### What to work on:
Each record below is to be copied exactly; the pictures are to be omitted.

[Source data]
━━━━

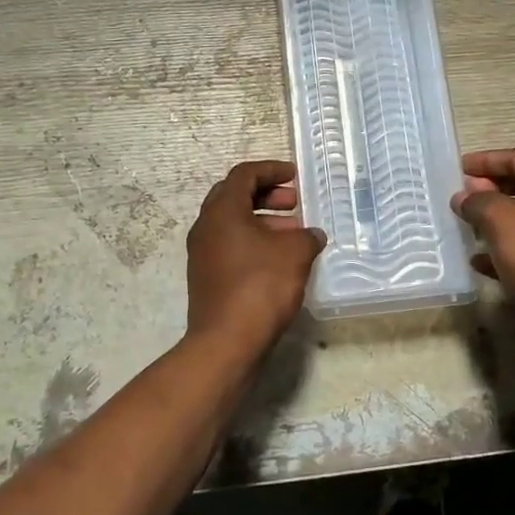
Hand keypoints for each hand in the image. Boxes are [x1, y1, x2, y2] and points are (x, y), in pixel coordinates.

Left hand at [185, 160, 325, 362]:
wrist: (226, 343)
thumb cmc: (260, 286)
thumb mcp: (294, 253)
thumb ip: (306, 236)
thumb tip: (311, 235)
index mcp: (222, 210)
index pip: (244, 175)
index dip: (271, 170)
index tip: (295, 176)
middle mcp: (206, 226)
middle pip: (235, 196)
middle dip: (267, 195)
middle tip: (294, 203)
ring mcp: (203, 254)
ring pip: (234, 224)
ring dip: (264, 221)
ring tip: (295, 234)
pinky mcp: (207, 277)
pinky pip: (232, 246)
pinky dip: (255, 243)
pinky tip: (281, 260)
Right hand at [453, 148, 514, 351]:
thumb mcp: (498, 217)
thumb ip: (476, 200)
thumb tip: (463, 196)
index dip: (486, 160)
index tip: (459, 168)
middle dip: (490, 189)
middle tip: (462, 194)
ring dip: (494, 219)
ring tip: (466, 223)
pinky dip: (503, 248)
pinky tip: (477, 259)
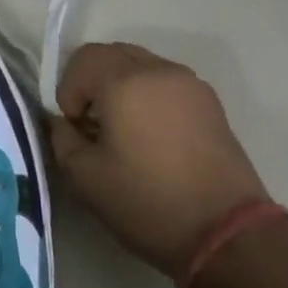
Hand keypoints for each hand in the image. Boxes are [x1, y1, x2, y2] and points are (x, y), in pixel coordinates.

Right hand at [48, 43, 269, 282]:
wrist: (226, 233)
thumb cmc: (147, 203)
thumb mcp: (85, 178)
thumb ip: (62, 138)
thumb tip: (62, 122)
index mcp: (125, 83)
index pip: (82, 59)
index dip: (68, 90)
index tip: (75, 127)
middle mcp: (159, 70)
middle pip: (112, 54)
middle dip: (92, 82)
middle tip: (92, 124)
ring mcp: (190, 84)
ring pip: (141, 65)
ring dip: (121, 86)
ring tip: (123, 129)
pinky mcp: (210, 102)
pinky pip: (166, 81)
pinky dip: (148, 94)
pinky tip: (151, 135)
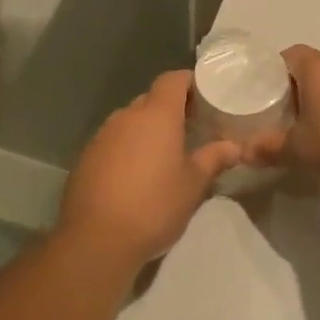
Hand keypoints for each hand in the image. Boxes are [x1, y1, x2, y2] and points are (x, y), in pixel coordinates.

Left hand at [57, 71, 240, 271]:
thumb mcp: (193, 185)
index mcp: (156, 115)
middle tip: (190, 129)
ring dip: (146, 131)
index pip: (172, 80)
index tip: (204, 98)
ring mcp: (101, 136)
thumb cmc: (154, 205)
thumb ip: (214, 159)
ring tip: (164, 155)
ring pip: (129, 121)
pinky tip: (135, 176)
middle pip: (150, 99)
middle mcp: (126, 116)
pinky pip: (112, 142)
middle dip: (170, 109)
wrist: (96, 239)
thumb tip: (234, 146)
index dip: (189, 83)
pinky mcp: (85, 158)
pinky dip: (127, 149)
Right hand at [244, 46, 319, 189]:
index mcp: (317, 67)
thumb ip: (267, 148)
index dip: (274, 72)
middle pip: (313, 64)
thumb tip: (240, 153)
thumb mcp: (299, 151)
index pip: (288, 54)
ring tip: (319, 122)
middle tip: (288, 112)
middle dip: (299, 84)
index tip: (267, 94)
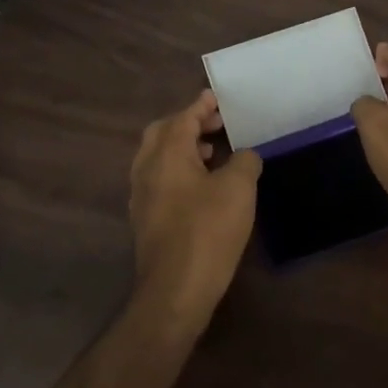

━━━━

### Task result:
Hand keypoints for each hand in the image. Boxes are [x1, y1, x2, y2] and points are (x, y), in pixel coordinates.

Left hand at [185, 160, 325, 362]:
wrist: (226, 343)
thumb cmc: (260, 286)
thumb mcp: (294, 253)
thumb ip: (306, 236)
thumb tip: (311, 235)
index mcp: (222, 210)
index pip: (244, 175)
index dip: (271, 170)
index tip: (295, 176)
middle mcp: (206, 226)
middle pip: (235, 196)
middle dip: (267, 195)
middle tip: (294, 203)
ring mcp: (203, 254)
ring pip: (234, 224)
ring dip: (264, 221)
ring tip: (295, 234)
pinky mcp: (207, 277)
pinky pip: (232, 246)
pinky dip: (255, 243)
pinky tip: (281, 260)
Right hand at [453, 148, 514, 351]:
thumb mcp: (498, 217)
thumb ip: (476, 200)
thumb tip: (463, 196)
index dip: (486, 160)
index tip: (459, 168)
middle dip: (490, 189)
middle tip: (462, 194)
ring dip: (494, 219)
ring tip: (466, 223)
pinky dip: (503, 248)
pinky tip: (477, 259)
Hand keypoints for each hand in the image. Boxes are [x1, y1, x2, y2] and points are (x, y), in pixel coordinates.

Right hand at [48, 43, 269, 282]:
wrist: (226, 233)
thumb cmc: (147, 203)
thumb mcp: (85, 178)
thumb ip: (62, 138)
thumb tip: (62, 122)
index mcp: (125, 83)
index pip: (82, 59)
index dip: (68, 90)
index tip: (75, 127)
middle mcp: (159, 70)
middle pip: (112, 54)
middle dip: (92, 82)
middle tip: (92, 124)
ring mcp: (190, 84)
ring pip: (141, 65)
ring dip: (121, 86)
ring tip: (123, 129)
pinky mcp: (210, 102)
pinky pip: (166, 81)
pinky dip: (148, 94)
pinky tip: (151, 135)
Hand keypoints for each hand in the image. Boxes are [x1, y1, x2, y2] and points are (x, y), in pixel coordinates.

Left hand at [57, 71, 240, 271]:
thumb mcp: (193, 185)
index mcp: (156, 115)
middle tip: (190, 129)
ring dip: (146, 131)
index pip: (172, 80)
index tip: (204, 98)
ring mcp: (101, 136)
thumb cmc: (154, 205)
thumb ip: (214, 159)
ring tip: (164, 155)
ring pip: (129, 121)
pinky tip: (135, 176)
middle pip: (150, 99)
middle mcp: (126, 116)
pinky pip: (112, 142)
middle dip: (170, 109)
wrist: (96, 239)
thumb tip: (234, 146)
index dip: (189, 83)
pinky mcp: (85, 158)
pinky dip: (127, 149)
Right hand at [244, 46, 319, 189]:
index mcp: (317, 67)
thumb ip: (267, 148)
index dip: (274, 72)
middle pip: (313, 64)
thumb tip: (240, 153)
thumb mcp: (299, 151)
index pip: (288, 54)
ring tip: (319, 122)
middle tip: (288, 112)
middle dip: (299, 84)
index tip: (267, 94)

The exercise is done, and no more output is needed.